Sudah 2 hari Cecil berdiam diri di dalam kamar. Dia tidak mempunyai semangat hidup lagi. Tapi masih terbersit di dalam hatinya untuk tetap hidup dan membuat orangtuanya serta adiknya bangga melihat kekuatan yang dia punya meski hidup sebatang kara.
Ketukan di pintu kamar yang dihuni Cecil menyentak pikirannya pada kenyataan bahwa sekarang dia tinggal di rumah Kinan, sahabat ibunya.
"Ce, makan siang dulu, yuk."
Kinan masuk dengan nampan ditangannya. Cecil hanya melirik sekilas. Tidak ada senyum di wajahnya. Matanya masih layu, tidak berbinar seperti biasanya. Kinan tahu semua binar pada tubuh gadis itu redup semenjak ibunya meninggal dunia.
"Tante suap?"
Cecil memandang Kinan dengan lekat. Garis cantik di wajah tuanya masih terlihat jelas. Membuat Cecil merindukan ibunya setiap kali melihat Kinan.
"Ce?"
Cecil menggeleng, "nggak lapar."
Hanya dua kata itu yang selalu keluar dari mulutnya setiap bertemu dengan Kinan di jam makan seperti ini. Kinan menghela napas pelan sambil menatap gadis yang sudah dianggap anak olehnya.
"Nanti kamu makin sakit, sayang. Makan sedikit aja, ya?"
Lagi, Cecil menggeleng. Kinan mendekat, mengusap lembut surai panjang hitam milik Cecil. "Jangan nyiksa diri, sayang. Nanti ibu kamu sedih liat anak gadisnya begini. Cecil pernah janji kan sama ibu untuk tetap sehat dan kuat apapun yang terjadi."
Cecil mulai berkaca-kaca. Memang dulu dia pernah berkata seperti itu. Tapi itu semua dia ucapkan untuk menyemangati ibunya kala sakit. Agar ibunya tidak mencemaskan dirinya lagi. Agar ibunya tidak banyak berpikir tentang dirinya lagi. Agar ibunya fokus pada kesembuhannya saja.
"Di sini banyak yang sayang sama kamu. Ada Tante, Om Tomi dan Bara. Kamu nggak sendirian. Kamu anak Tante juga, Ce. Meski bukan lahir dari rahim Tante. Tapi sayang Tante ke kamu kayak sayang ke anak kandung sendiri. Makan ya, sayang?"
Bibir Cecil bergetar ingin mengucapkan sesuatu. Tapi tertahan di tenggorokannya. Yang hanya dia lakukan cuma mengangguk. Kinan tersenyum dan mulai menyuapi Cecil dengan telaten hingga makanan di piringnya habis. Cecil sebenarnya lapar, tapi dia tidak punya selera makan. Namun mendengar ucapan Kinan membuatnya seperti mempunyai harapan baru.
"Makasih, Tan."
***
Bara membelokkan kemudinya ke arah kanan. Sekitar 10 meter lagi dia akan memasuki perumahan tempat kediaman orangtuanya. Ponselnya berdering, "ya, Pa?"
"..."
"Oh, iya, Pa. Nanti Bara kirim lewat email aja ke Pak Broto."
"..."
"Iya, udah. Ini bentar lagi sampai. Papa jangan pulang telat. Nanti Mama marah."
Setelah telepon terputus, Bara kembali menaruh ponsel di kursi penumpang di sebelahnya. Sesaat matanya terpaku pada sosok perempuan yang berjalan di tengah jalan raya tidak jauh dari mobil Bara. Bara segera menepikan mobilnya.
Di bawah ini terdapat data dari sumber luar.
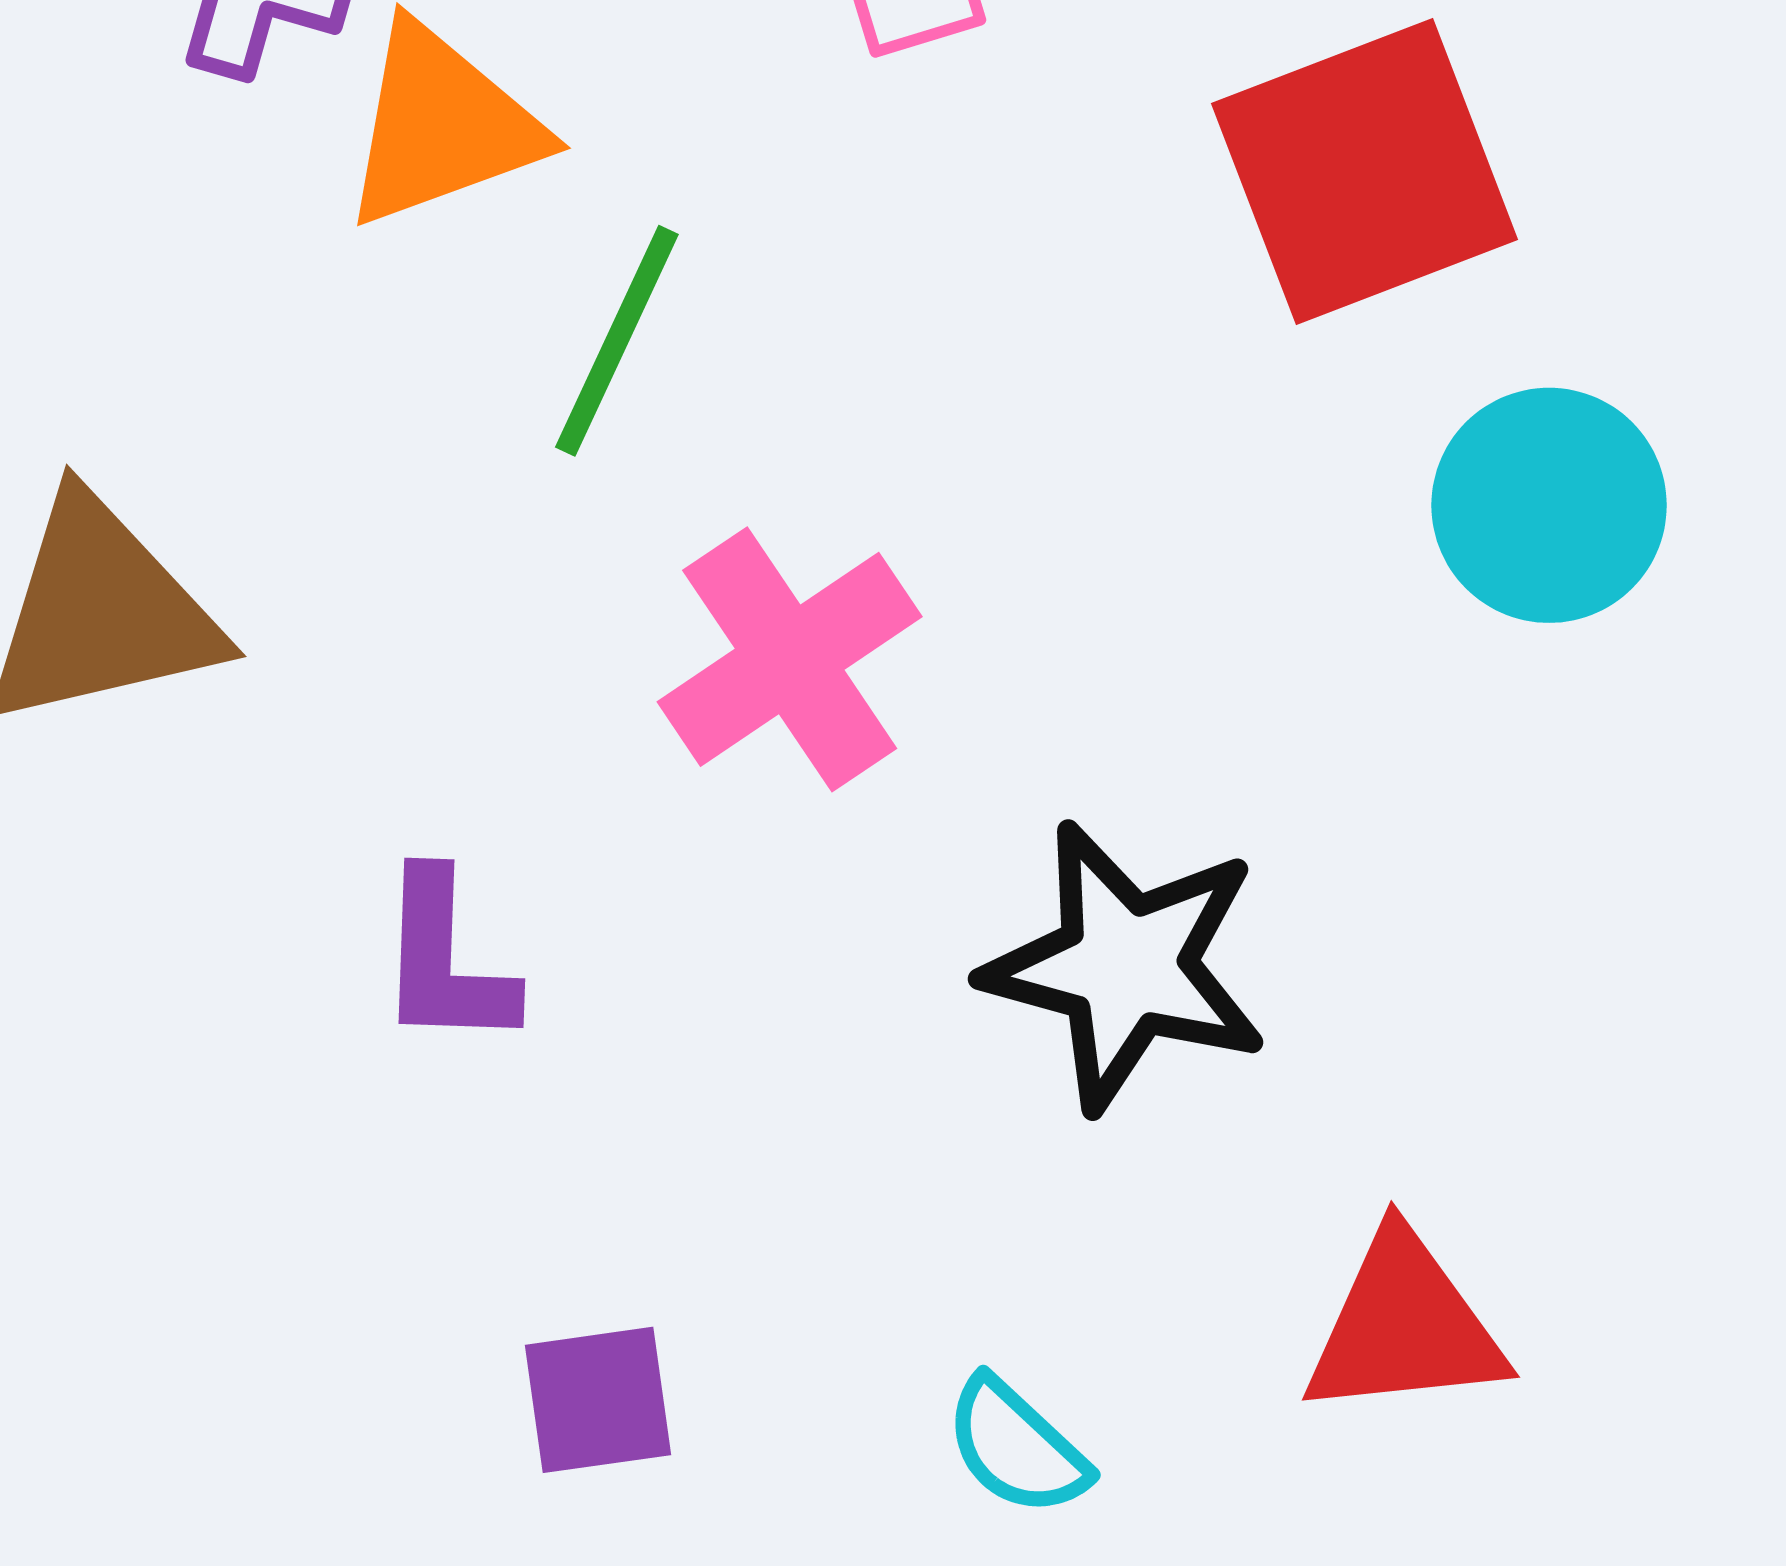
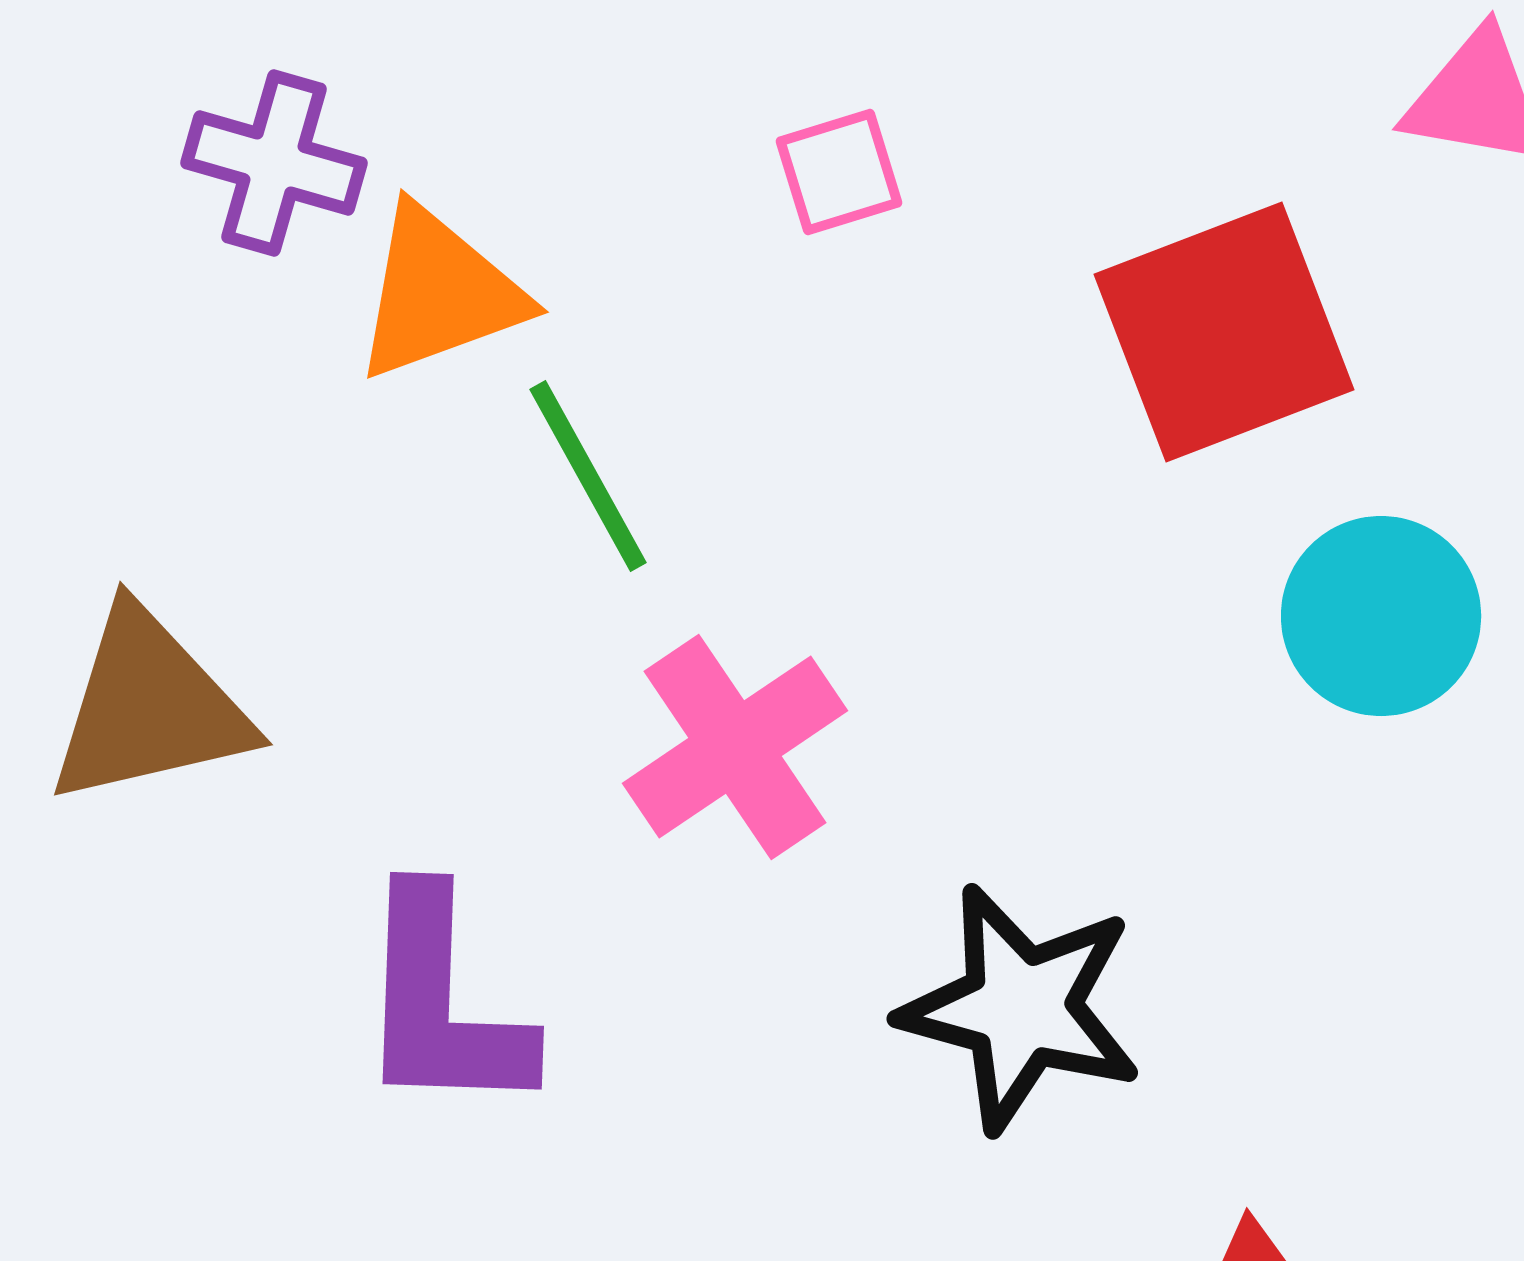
green line: (617, 341) -> (588, 476), turned -54
purple L-shape: (445, 960) -> (442, 1003), size x1.5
Berlari kencang saat sebuah mobil dengan kecepatan penuh ingin melewati jalan itu.
Napas Bara memburu saat tubuh perempuan itu sudah didekapnya dengan erat hingga berguling ke tepi jalan. "Ya, Tuhan." Erangnya dengan napas terengah-engah.
Bara berdiri, menatap nyalang perempuan di depannya. Tatapan matanya kosong. "Kamu nggak papa? Ada yang luka?" tanya Bara mencoba meredam amarah yang memuncak.
"Ibu. Aku lihat ibu di sana."
Bara kembali memeluk perempuan yang tak lain adalah Cecil. "Kamu bikin aku jantungan, Ce. Aku benar-benar bisa gila kalau kamu sampai kenapa-napa."
"Mas, Ibu..."
Setelah mengucapkan itu tubuh Cecil ambruk dipelukan Bara. Bara panik, dengan segera dia membopong Cecil menuju mobilnya. Kemudian melaju untuk ke rumah orangtuanya.